Observation: Turnagain

Location: Petes North

Route & General Observations

Standard (alder willing) route from Johnson Pass trail head entrance to 2700′ on Petes North ridgeline.
Parking lots were busy through the Pass. Great day to be out enjoying the CNF!
Surface conditions inventory prior to the incoming storm.

Red Flags
Red flags are simple visual clues that are a sign of potential avalanche danger. Please record any sign of red flags below.
Observer Comments

None observed

Weather & Snow Characteristics
Please provide details to help us determine the weather and snowpack during the time this observation took place.

Broken skies
Temperatures in the 20°Fs at the road and teens above treeline.
Calm winds

Snow surface

2-4" of new snow.
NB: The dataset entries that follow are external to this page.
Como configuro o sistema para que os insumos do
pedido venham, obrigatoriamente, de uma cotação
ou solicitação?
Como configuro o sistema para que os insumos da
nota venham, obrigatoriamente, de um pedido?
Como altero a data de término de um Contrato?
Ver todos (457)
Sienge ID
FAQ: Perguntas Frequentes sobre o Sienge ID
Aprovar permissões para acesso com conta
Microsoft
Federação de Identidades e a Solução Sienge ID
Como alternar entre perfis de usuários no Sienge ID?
The soft snow is on top of melt freeze crust down low, hard wind effected snow in some zones up high or soft settled powder.
Light wind effect in the new snow along the ridgeline.

No persistent (future weak layer) grain types present on the surface.

There is notable scouring on the some of the ridges between gullies on the south side of Lipps up Spokane Creek.


Did some probing at a couple different elevations to get average height of snow. Generally 150 cm/5' from 1000' to 2700'. December 7th crust to 1300', December 1st crust to 2500'. In non wind affected areas the December 1st crust is about 1-1.5' deep. Weak snow at the base of the pack is still evident probing above 2500'.

The skin track had blown in a bit as it poked into more wind exposed terrain and almost completely blown in at the ridge.
Dug 2 pits at 2300'. We did not dig to the ground. There were a few layers of wind in the top 15 cm that were evident with shovel tilt. The December 1st rain crust was 45 cm down. The snow above is very stuck to the top of the crust but compression tests do fail in a thin layer of facets sandwiched in between two layers of the melt-freeze crust. This layer did not propagate in my extended column test. I am a bit curious if we will see any activity associated with this crust in this next storm.
Hit a buried rocky spot skinning off the ridge that was very shallow with faceted snow (small facets) all around, good example of a potential trigger point.